# pro handling question



## frostfirestandards (Jun 18, 2009)

if a dog has to be with the handler for a long time does it recognise its owners when it gets back?
has anyone had a dog come back with a different disposition (like it was crated all the time doing the puppy mill dance, or more friendly/outgoing) just what does shipping a dog off do to the dog emotionally

I have only handled my own dogs so im just curious


----------



## spoospirit (Mar 10, 2009)

_This is a great question and I am anxious to see the answers as well.
_


----------



## cbrand (Aug 9, 2009)

Sabrina was only gone for a month, so I'm not sure that I'm of any help. 

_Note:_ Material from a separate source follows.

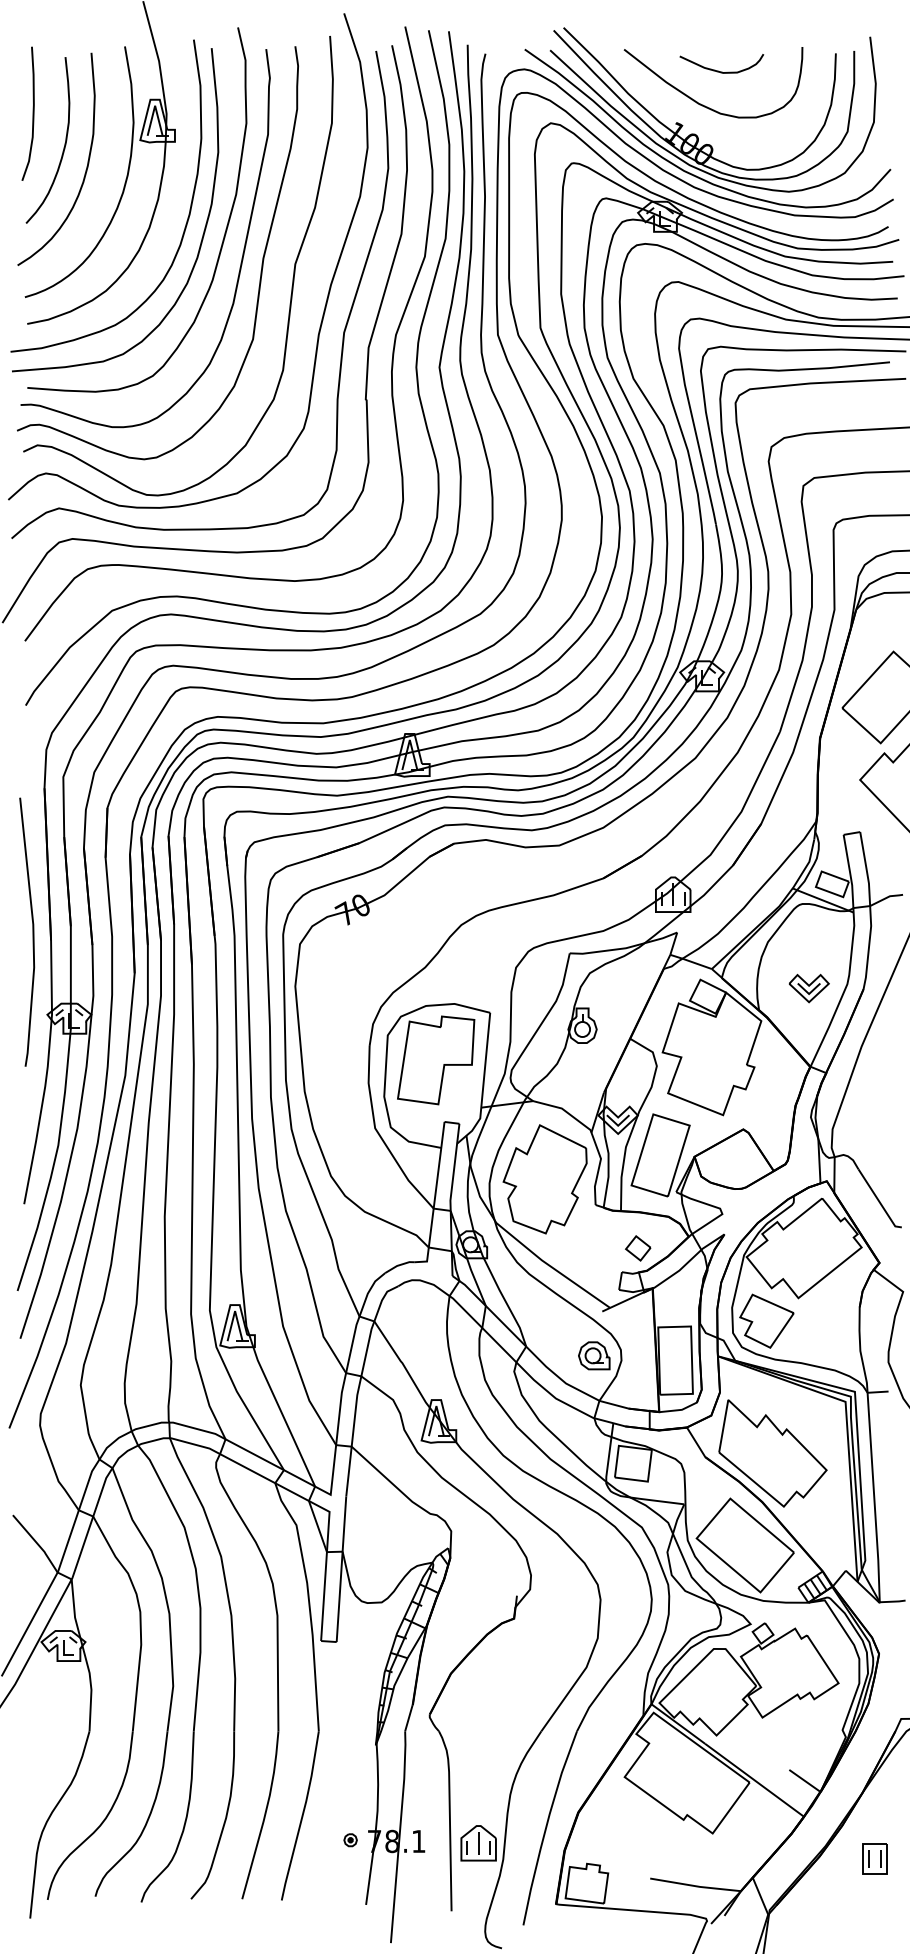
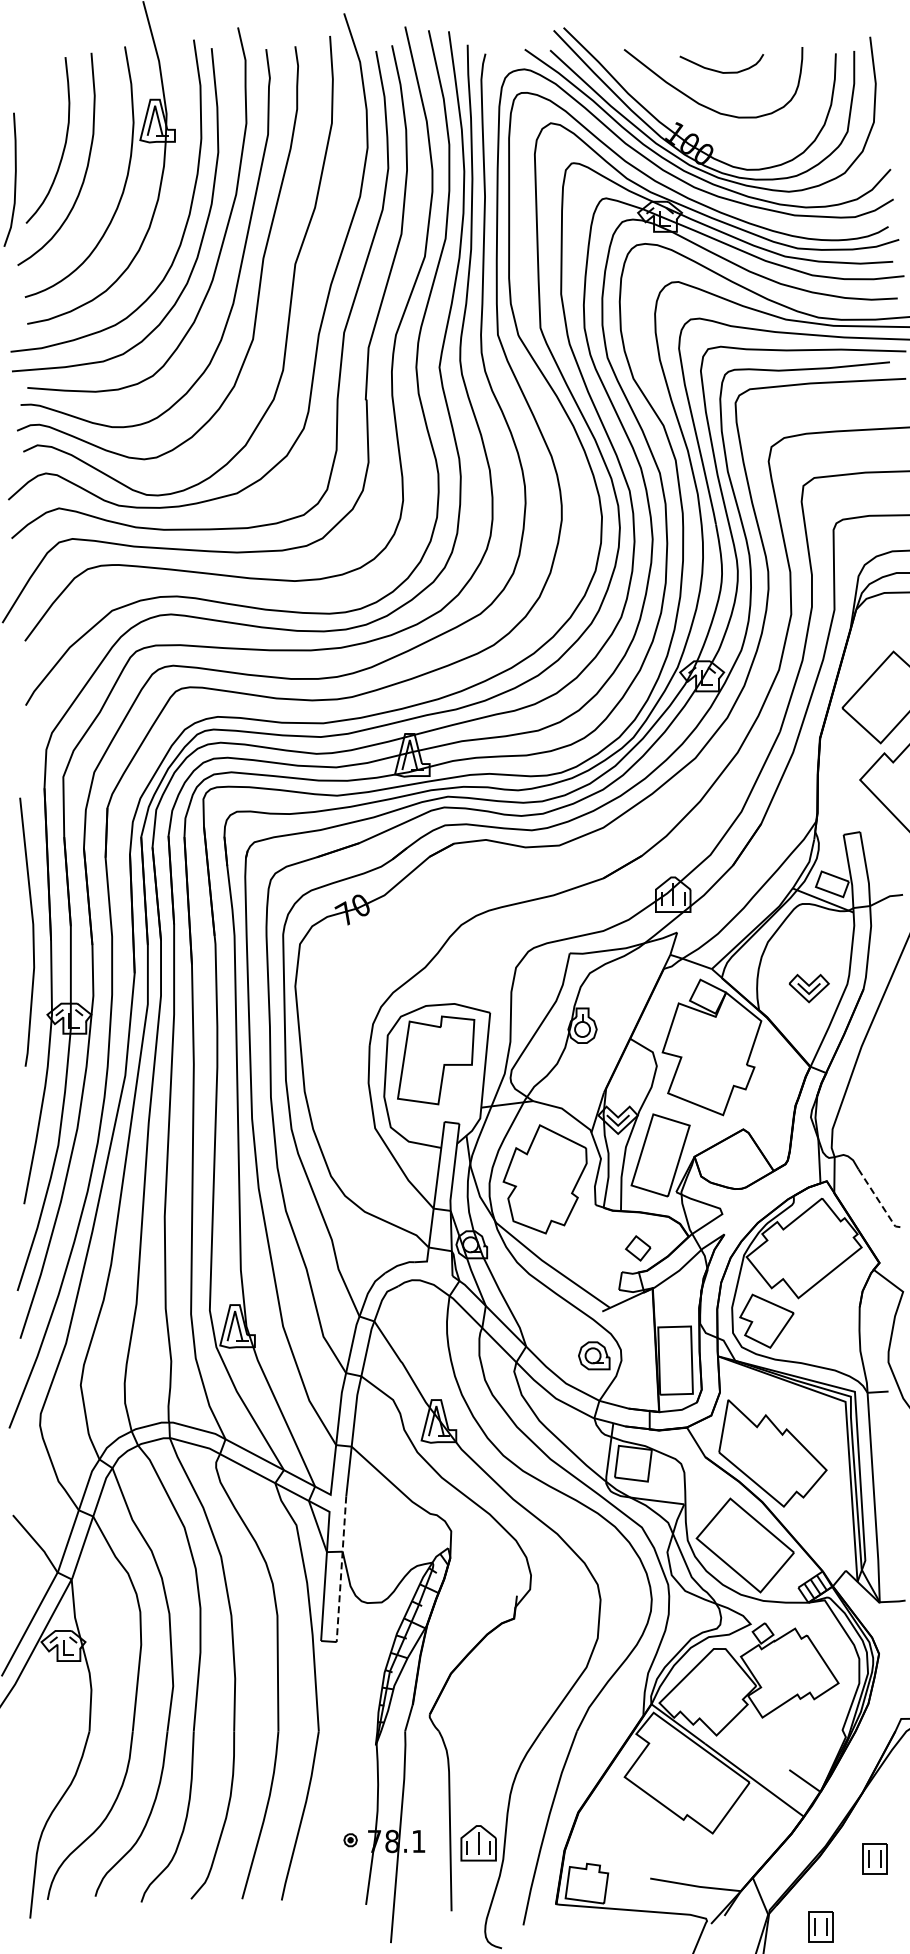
curve at (32, 113) position: (32, 113) -> (14, 179)
line at (879, 1201): solid -> dashed
line at (341, 1569): solid -> dashed
part at (820, 1926): none -> present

I do know that Poodles never forget their owners. It is actually a problem when owners turn up to watch their dogs show because if the dogs spot them, the dogs sometimes get overly focused on their owners and don't show well.


----------



## KalaMama (Nov 20, 2009)

I don't think the dog will forget the owner if there was already a bond established. As far as the handler, you really need to know a lot about them and how they treat their dogs. Get references or look on their site and see what dogs they have and contact those people for references on how their dogs were treated. Beware of a handler that agrees to take your dog on without seeing them (at least in video)- I believe a good handler wants to show a dog they feel could win not just show for the money-my opionion of course. Try to choose one that is well versed in your breed or at least group. Visit their facility when possible.


----------



## Poodlepal (Nov 1, 2009)

They do NOT forget their owners at ALL! Now, there are *some* dogs who don't really *know* their owners because they are sent off as young puppies and live with the handler for a year or more. But the average dog who goes out for several months at a time or less, you can bet they remember their owner and are *so* happy to return home. There shouldn't be any major change in the dog. They may be suspicious and anxious of being left again, but if a dog is treated correctly there won't be lasting changes.


----------